AIM:
Reproduce the lines below word for word, leaving out the pictures.
-- BEGIN DATASET EXTRACT --
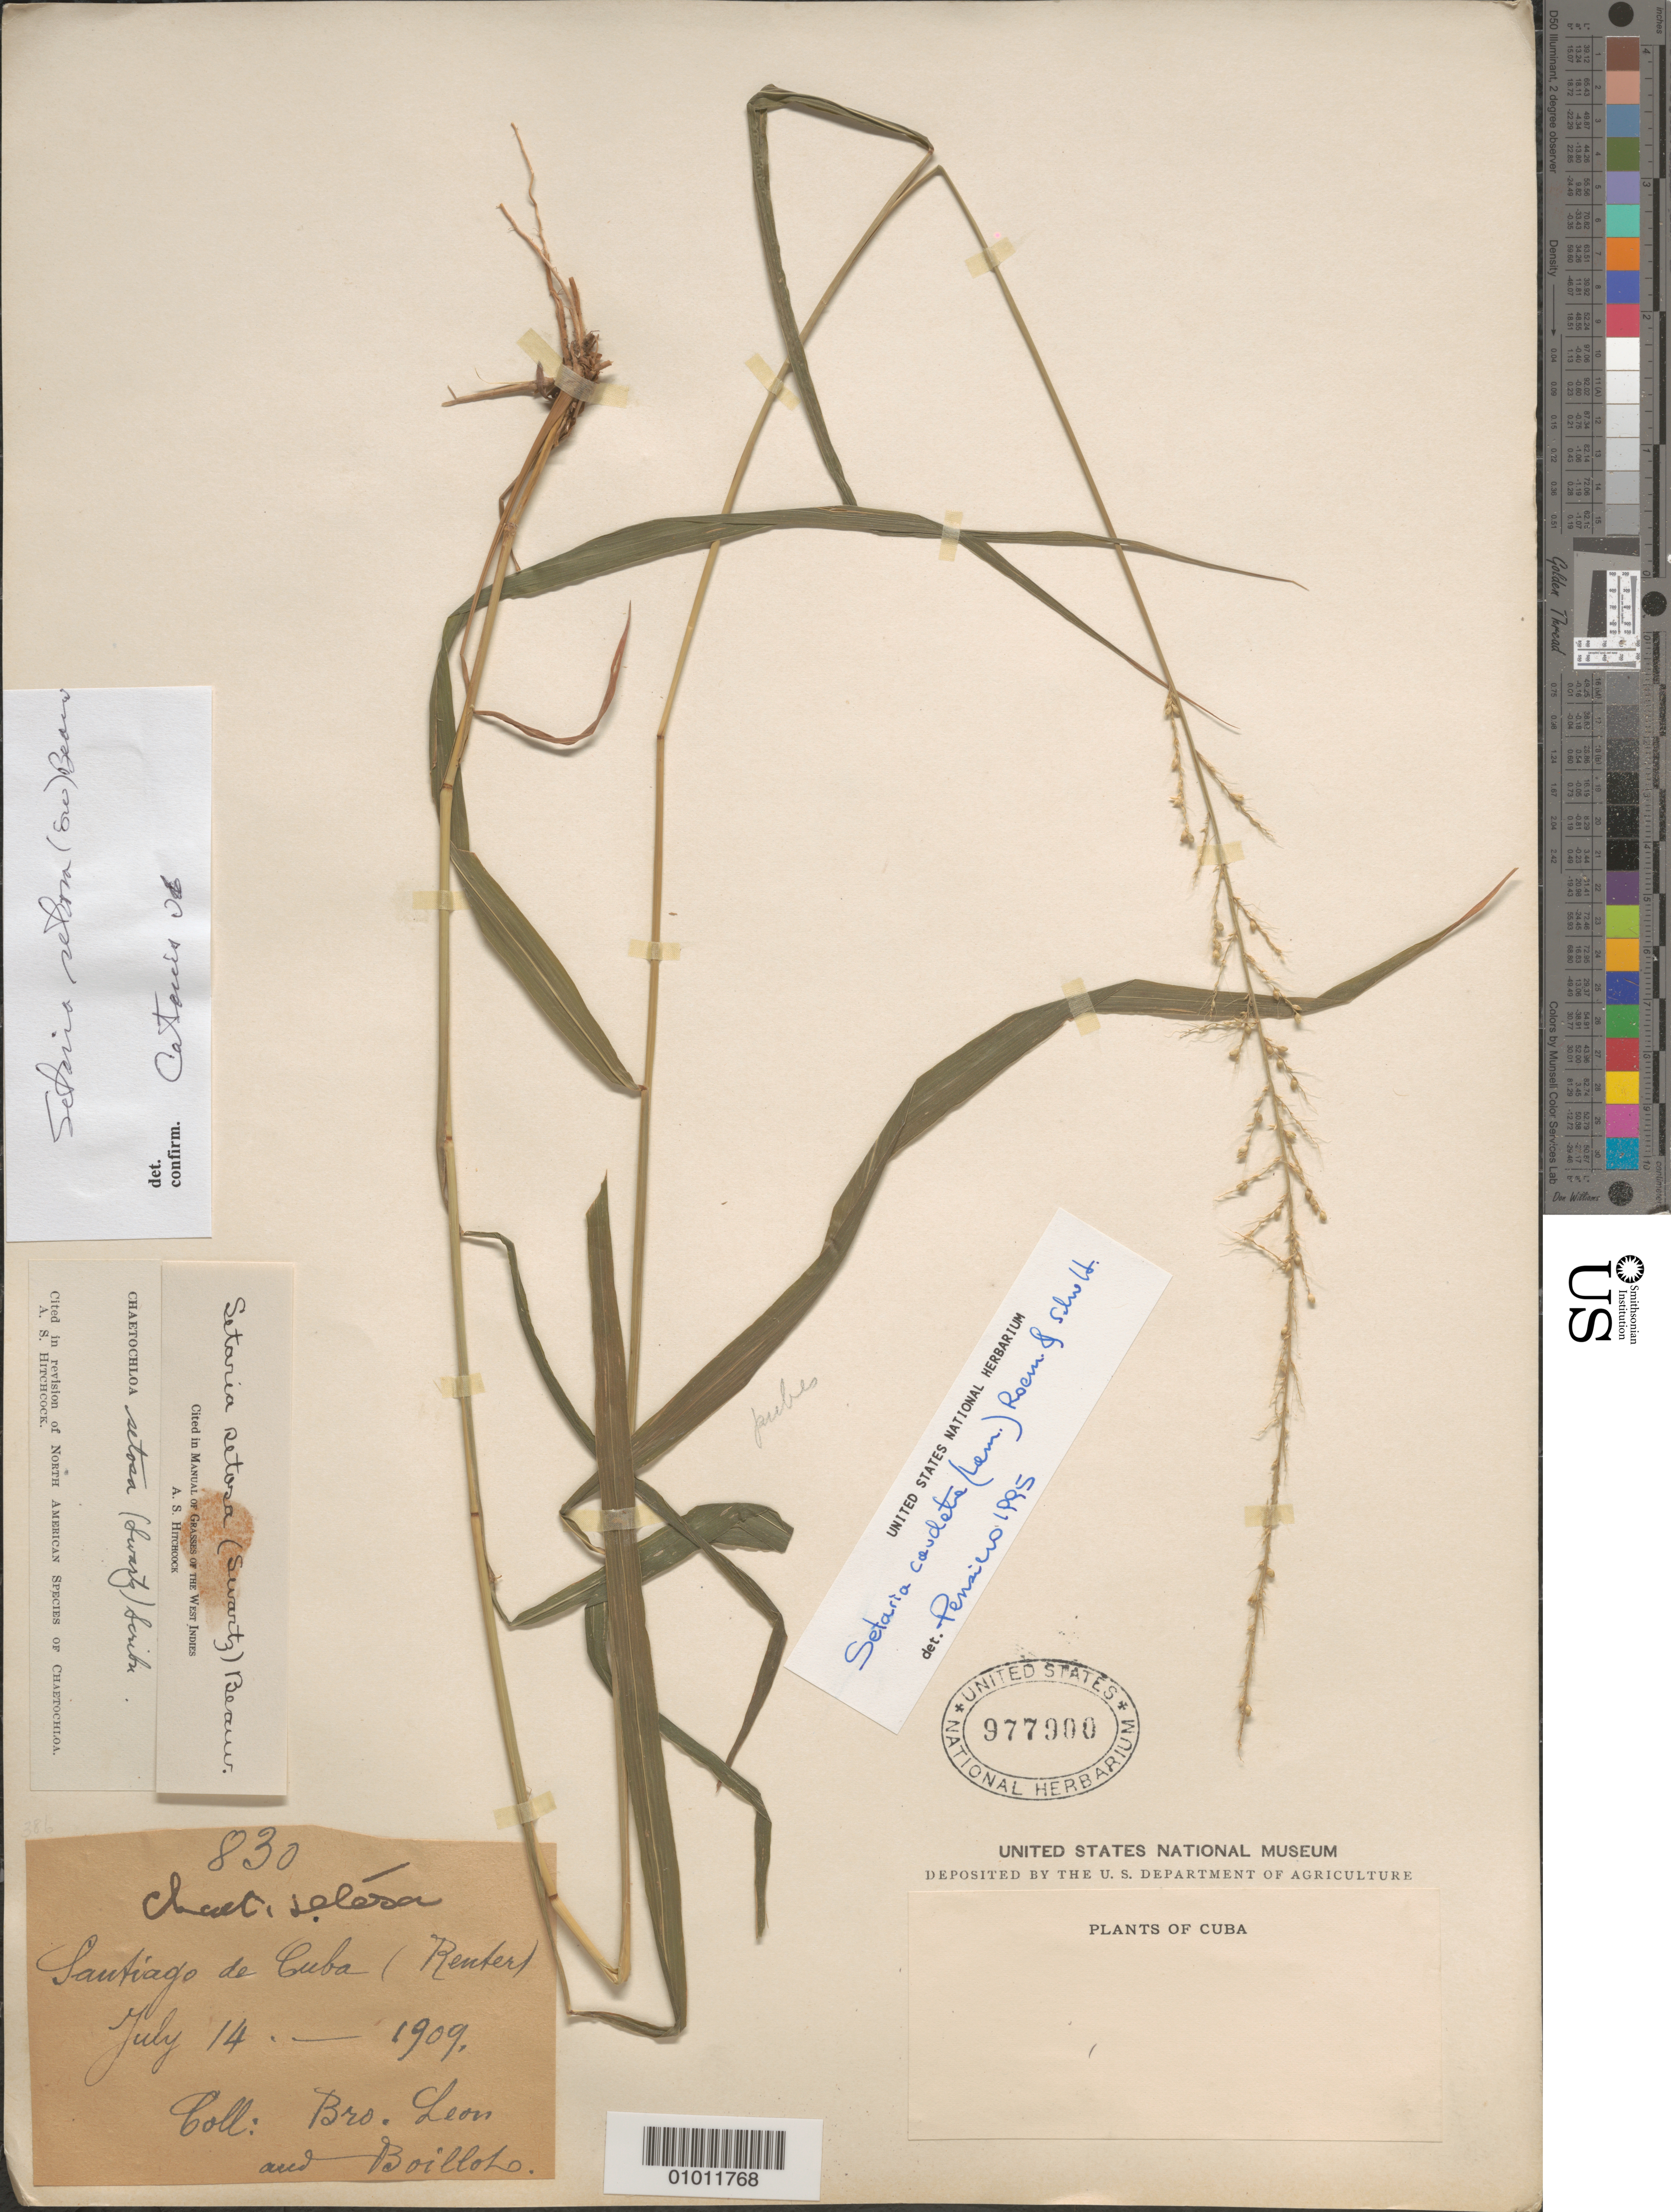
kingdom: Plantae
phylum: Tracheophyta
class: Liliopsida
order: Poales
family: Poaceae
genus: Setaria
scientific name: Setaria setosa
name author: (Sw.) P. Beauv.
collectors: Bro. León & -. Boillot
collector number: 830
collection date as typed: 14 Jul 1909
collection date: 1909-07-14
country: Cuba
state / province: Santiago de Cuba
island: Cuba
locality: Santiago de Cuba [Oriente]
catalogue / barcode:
-- END DATASET EXTRACT --
TASK RESPONSE:
kingdom: Plantae
phylum: Tracheophyta
class: Liliopsida
order: Poales
family: Poaceae
genus: Setaria
scientific name: Setaria setosa
name author: (Sw.) P. Beauv.
collectors: Bro. León & -. Boillot
collector number: 830
collection date as typed: 14 Jul 1909
collection date: 1909-07-14
country: Cuba
state / province: Santiago de Cuba
island: Cuba
locality: Santiago de Cuba [Oriente]
catalogue / barcode:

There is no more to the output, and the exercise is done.